Almanya Türkleri'nin %30'u yıllardır fakirlik sınırının altında yaşamaya çalışıyor. Güçlenen İslamcılar işsiz insanlarımıza hep kucak açtı ve böylece çoğunun Alman toplumundan kopmasına neden oldu! Uyum karşıtı bu gelişmeler ülkede yabancı düşmanlığını körükleyen önemli nedenlerden biri sayılır. Aşırı sağcıların güçlendiği ülkede günlük yaşamın sürekli ağırlaşan koşulları altında ezilen Türk ana babalar "eve nasıl ekmek getireceğim" diye çırpınırken, çocuklarının terbiyesine ve eğitimine pek zaman ayıramıyor. Bu insanlara sürekli "sen bizden birisin" hissini veren aşırı dinci gruplar çocukları ailelerinden ve toplumdan koparmayı başarıyor. Gülen liselerinin 'sponsorları' hâli vakti yerinde olmayan ailelerin çocuklarını destekliyor!

'Altın nesil' yetiştirenler
Son 2-3 yıldır İŞİD'in yanında çarpışmak uğruna Almanya'dan Suriye'ye giden kadınlı erkekli genç Müslümanlar günümüz Alman toplumu için büyük bir tehlike oluşturuyor! Bunların çoğunun kaçak tarikat cami ve yurtlarında beyinlerinin yıkanmış olduğu sonradan ortaya çıktı. Federal Anayasayı Koruma Örgütü binin üzerinde gencin (üçte biri kadın) Suriye'ye gittiğini, bunlardan 170'nin orada öldüğünü, dönenler arasında 800 'tehlikeli' İslamcının olduğunu 2018 yılında açıklamıştı. Kendilerini İŞİD'e kurban edenlerin (!) tümünün de Almanya'da radikalize olduğu kanıtlandı. Politikacılar yine de tarikatların çalışmalarını eleştirenleri hâlâ: "Yaptıkları 'din özgürlüğü' kapsamındadır, karışamayız" deyip susturuyorlar!
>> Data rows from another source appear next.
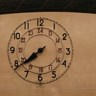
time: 7:39
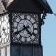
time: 4:40
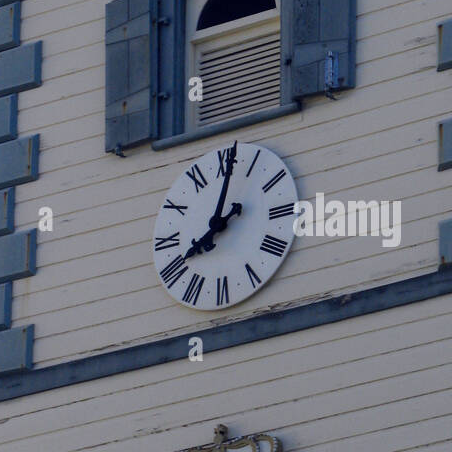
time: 8:01
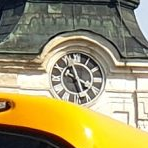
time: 5:18
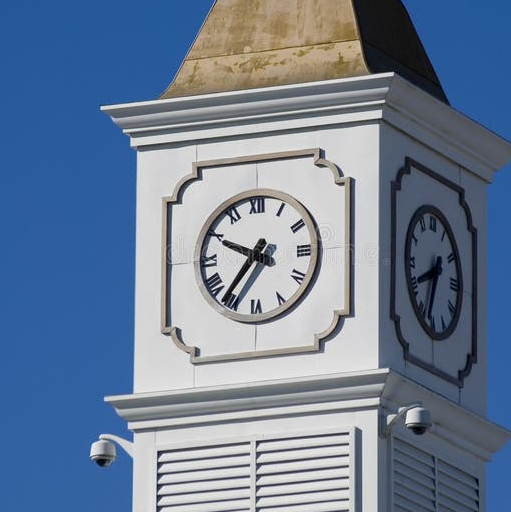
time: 9:36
Almanya'daki çoğu Türkiye kökenli tarikat gökten zembille inmedi ki! Bugünü anlamak için geçmişi, 1980'li, 1990'lı yılları bilmek gerek! İlk adımları Milli Görüşçülerle Süleymancılar atmıştı. Bu tarikatlar geleceklerine yatırım  yaparken hep şu ortak noktada birleşmişti: En büyük hedef çocuk ve gençlerin eğitimidir! Yıllardır değişen bir şey yok. Başta Hocaefendi olmak üzere tümü 'Altın Nesil' yetiştirmeye devam ediyor!